:: WORK REQUEST 1 ::
Set down the part of the Medicaid post below, starting at "Elsewhere — The" and ending at "hypertension or cholesterol.", with no changes.
:: WORK REQUEST 2 ::
In the Medicaid post below, what does Cohn say the purpose of health insurance is?

:: DOCUMENT EXCERPT ::
------------

Medicaid Blues

First off, Howard Kurtz has been fired from the Daily Beast. I didn’t know it was possible to be so bad as to be fired from the Daily Beast. How low can you go? Maybe Weekly World News has an opening.

Elsewhere — The Right has seized on a new study that they claim proves that Medicaid doesn’t help anyone and is a big waste of money. As usual, the Right can’t read. Jonathan Cohn and bloggers at the Incidental Economist explain what the study actually says. The Incidental Economist explains,

Let’s review. The good: Medicaid improved rates of diagnosis of depression, increased the use of preventive services, and improved the financial outlook for enrollees. The bad: It did not significantly affect the A1C levels of people with diabetes or levels of hypertension or cholesterol.

This has led many to declare (and we’re not linking to them) that the ACA is now a failed promise, that Medicaid is bad, and that anyone who disagrees is a “Medicaid denier”. How many people saying that are ready to give up insurance for themselves or their family? If they are arguing that Medicaid needs to be reformed in some way, we’re open to that. If they’re arguing that insurance coverage shouldn’t be accessible to poor Americans in any form, we don’t agree. Medicaid may not be perfect, but we don’t think being uninsured is better. This new study supports this view, though certainly not as strongly as it might have.

Cohn makes the point that the purpose of health insurance is not to keep you well, but to pay the medical bills.

------------

:: EXERCISE DATA ::
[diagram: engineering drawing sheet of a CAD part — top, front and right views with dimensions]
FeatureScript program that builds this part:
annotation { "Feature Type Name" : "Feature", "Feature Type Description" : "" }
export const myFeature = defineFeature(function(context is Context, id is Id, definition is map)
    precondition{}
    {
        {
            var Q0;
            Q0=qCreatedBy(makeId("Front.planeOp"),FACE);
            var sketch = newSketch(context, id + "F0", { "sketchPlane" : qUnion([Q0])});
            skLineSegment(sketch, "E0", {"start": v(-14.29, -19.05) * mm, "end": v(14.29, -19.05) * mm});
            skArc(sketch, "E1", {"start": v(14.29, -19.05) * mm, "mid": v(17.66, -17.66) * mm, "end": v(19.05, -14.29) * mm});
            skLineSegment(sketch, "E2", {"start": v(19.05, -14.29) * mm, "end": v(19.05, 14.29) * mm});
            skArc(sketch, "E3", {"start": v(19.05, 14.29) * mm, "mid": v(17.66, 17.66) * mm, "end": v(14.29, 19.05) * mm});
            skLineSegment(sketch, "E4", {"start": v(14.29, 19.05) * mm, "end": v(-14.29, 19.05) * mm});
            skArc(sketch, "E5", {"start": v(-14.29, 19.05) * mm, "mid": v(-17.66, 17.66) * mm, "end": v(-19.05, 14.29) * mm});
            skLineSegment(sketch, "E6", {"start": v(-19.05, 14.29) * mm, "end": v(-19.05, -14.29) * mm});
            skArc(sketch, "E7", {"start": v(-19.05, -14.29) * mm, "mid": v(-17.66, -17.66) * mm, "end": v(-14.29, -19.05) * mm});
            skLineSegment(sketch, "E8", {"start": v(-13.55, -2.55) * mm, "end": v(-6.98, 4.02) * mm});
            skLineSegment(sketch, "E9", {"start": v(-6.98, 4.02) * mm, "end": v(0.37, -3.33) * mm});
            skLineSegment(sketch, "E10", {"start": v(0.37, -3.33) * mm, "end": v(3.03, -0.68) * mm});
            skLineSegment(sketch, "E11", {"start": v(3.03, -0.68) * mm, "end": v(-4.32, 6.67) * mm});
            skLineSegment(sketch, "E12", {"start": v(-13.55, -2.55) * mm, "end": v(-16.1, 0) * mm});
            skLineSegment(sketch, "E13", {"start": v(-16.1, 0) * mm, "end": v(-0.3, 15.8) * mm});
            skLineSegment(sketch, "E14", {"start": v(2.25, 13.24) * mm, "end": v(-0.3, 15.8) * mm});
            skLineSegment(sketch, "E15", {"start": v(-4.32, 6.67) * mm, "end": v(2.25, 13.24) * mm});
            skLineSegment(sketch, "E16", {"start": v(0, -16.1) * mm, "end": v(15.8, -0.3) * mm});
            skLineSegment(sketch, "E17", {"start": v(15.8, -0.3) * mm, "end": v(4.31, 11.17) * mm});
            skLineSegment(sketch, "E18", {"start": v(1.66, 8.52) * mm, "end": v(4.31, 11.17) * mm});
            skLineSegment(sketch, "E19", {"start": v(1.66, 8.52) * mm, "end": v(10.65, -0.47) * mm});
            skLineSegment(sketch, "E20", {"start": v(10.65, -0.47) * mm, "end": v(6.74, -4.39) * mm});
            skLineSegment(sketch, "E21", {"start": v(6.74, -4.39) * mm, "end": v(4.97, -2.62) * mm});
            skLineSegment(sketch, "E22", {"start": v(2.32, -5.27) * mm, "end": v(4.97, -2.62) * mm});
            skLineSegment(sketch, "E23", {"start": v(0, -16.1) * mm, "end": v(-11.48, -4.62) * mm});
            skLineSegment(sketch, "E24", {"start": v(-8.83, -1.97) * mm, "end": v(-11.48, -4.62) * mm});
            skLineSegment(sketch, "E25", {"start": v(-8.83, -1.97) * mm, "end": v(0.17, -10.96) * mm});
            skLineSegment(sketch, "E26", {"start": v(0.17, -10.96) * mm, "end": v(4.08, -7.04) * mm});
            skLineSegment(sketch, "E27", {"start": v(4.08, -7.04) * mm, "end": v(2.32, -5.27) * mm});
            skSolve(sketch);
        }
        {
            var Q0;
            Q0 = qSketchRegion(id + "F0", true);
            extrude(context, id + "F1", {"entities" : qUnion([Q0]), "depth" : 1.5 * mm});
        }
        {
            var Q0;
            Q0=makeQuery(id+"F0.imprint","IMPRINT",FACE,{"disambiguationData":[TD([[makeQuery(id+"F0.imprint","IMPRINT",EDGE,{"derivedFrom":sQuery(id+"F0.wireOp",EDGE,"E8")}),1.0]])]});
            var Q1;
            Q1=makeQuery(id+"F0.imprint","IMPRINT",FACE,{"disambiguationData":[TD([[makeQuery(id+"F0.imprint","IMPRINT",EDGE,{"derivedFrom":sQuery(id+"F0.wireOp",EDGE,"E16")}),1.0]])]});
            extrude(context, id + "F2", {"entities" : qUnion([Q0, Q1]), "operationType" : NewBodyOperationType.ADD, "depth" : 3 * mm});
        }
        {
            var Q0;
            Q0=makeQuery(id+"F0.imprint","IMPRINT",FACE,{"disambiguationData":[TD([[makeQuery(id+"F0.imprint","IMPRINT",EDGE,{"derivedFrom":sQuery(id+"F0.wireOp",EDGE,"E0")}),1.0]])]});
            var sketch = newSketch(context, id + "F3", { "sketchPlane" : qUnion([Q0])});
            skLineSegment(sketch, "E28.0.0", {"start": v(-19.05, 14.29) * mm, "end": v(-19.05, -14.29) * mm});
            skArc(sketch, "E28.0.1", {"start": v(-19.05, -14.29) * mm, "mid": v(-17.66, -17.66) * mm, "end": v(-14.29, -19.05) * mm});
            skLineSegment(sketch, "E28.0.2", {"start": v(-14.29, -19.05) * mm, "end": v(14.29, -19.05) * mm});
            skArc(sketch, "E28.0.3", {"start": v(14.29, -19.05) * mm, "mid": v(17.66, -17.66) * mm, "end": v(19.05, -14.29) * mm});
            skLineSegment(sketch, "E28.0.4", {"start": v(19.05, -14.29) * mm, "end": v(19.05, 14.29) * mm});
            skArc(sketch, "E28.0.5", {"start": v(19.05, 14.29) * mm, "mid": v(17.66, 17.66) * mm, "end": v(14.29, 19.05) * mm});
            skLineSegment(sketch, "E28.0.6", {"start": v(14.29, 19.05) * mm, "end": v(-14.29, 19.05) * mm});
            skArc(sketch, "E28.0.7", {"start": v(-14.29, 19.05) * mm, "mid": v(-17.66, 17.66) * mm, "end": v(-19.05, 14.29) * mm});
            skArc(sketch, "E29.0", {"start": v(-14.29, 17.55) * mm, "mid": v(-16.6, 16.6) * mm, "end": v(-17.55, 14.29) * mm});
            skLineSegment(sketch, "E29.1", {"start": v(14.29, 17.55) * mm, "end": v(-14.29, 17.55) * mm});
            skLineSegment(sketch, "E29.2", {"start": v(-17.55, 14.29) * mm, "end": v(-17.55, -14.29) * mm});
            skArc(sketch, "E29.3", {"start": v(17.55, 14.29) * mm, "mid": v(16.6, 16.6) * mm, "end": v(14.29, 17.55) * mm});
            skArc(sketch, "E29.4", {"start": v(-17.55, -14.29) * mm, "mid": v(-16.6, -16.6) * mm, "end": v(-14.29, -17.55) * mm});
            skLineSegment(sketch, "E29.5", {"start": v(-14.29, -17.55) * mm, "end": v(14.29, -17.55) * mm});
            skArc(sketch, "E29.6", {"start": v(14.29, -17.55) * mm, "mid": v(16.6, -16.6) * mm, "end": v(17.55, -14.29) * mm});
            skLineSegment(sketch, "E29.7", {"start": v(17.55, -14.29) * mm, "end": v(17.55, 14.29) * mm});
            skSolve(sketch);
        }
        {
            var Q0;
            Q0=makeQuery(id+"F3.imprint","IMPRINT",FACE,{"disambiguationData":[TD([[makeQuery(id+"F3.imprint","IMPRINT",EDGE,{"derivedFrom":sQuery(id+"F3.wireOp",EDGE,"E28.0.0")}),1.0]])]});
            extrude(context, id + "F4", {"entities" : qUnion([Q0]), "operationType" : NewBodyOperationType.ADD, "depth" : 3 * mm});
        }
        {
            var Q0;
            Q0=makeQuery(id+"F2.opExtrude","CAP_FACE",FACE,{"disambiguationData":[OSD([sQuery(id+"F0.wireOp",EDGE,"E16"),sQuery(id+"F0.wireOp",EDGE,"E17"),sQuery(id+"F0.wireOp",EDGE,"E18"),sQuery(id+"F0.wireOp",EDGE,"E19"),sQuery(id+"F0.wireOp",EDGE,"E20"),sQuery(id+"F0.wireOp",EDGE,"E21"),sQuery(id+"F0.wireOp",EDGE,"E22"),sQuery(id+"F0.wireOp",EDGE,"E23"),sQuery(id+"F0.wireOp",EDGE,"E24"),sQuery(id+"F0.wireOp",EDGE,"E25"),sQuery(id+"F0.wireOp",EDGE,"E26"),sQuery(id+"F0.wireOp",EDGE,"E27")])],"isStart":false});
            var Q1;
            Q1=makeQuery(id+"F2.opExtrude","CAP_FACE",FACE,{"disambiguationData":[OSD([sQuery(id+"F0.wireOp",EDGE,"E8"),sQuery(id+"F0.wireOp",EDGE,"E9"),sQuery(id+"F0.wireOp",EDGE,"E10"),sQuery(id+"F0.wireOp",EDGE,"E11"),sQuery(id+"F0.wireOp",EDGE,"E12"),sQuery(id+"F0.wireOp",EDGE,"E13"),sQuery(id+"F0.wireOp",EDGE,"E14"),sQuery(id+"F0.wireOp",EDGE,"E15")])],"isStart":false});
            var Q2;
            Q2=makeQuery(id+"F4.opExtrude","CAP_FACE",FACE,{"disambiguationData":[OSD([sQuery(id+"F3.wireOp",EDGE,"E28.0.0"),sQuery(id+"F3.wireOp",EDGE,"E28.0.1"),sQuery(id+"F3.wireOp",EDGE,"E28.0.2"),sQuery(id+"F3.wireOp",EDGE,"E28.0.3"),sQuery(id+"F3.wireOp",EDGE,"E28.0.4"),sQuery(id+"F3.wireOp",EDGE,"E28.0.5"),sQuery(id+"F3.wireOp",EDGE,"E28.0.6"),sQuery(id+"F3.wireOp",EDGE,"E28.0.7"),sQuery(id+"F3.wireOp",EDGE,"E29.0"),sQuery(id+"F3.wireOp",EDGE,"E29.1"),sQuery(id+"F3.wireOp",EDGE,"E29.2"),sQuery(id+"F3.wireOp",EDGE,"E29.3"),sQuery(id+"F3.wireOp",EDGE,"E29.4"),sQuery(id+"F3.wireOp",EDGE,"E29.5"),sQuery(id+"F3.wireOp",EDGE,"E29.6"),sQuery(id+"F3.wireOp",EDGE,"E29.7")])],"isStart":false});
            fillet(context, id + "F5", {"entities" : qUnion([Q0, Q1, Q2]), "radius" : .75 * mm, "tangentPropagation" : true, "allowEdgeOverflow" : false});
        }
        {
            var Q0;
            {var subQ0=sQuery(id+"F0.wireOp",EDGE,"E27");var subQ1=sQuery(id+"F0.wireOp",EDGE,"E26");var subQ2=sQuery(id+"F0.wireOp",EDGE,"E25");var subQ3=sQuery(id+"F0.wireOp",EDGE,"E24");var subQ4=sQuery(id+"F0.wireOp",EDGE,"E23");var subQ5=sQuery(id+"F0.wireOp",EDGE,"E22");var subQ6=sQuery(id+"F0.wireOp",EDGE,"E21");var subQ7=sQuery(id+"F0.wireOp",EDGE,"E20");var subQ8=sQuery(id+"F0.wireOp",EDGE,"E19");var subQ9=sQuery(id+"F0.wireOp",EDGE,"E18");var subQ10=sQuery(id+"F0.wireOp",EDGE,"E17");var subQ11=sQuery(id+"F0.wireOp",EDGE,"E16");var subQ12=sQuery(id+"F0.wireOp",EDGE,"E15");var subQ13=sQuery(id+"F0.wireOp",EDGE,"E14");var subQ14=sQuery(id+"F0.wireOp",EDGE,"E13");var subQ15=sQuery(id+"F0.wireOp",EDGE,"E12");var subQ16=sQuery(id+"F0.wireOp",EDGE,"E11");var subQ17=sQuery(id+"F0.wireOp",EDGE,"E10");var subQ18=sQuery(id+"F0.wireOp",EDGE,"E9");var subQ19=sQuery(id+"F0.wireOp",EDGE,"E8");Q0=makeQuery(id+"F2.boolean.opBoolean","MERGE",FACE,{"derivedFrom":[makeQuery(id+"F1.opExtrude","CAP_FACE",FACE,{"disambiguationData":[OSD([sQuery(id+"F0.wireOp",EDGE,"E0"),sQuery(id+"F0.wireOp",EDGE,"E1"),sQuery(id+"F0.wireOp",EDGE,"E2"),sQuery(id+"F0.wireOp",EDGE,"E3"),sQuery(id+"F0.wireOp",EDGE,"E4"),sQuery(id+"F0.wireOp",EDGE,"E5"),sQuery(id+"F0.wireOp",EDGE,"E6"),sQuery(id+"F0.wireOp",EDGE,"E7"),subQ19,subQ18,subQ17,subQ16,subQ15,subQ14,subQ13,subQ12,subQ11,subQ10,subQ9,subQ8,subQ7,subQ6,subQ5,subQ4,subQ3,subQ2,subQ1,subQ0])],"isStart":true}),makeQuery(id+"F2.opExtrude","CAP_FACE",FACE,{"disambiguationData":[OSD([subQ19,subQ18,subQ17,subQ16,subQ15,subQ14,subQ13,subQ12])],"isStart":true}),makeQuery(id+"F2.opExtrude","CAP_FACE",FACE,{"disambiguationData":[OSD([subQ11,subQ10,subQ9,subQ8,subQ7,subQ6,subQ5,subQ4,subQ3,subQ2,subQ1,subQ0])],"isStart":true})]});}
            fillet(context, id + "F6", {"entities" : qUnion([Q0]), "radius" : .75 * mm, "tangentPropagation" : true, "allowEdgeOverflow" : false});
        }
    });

------------

:: WRITTEN RESPONSE 1 ::
Elsewhere — The Right has seized on a new study that they claim proves that Medicaid doesn’t help anyone and is a big waste of money. As usual, the Right can’t read. Jonathan Cohn and bloggers at the Incidental Economist explain what the study actually says. The Incidental Economist explains,

Let’s review. The good: Medicaid improved rates of diagnosis of depression, increased the use of preventive services, and improved the financial outlook for enrollees. The bad: It did not significantly affect the A1C levels of people with diabetes or levels of hypertension or cholesterol.

:: WRITTEN RESPONSE 2 ::
According to Cohn, the purpose of health insurance is to pay the medical bills, not to keep you well.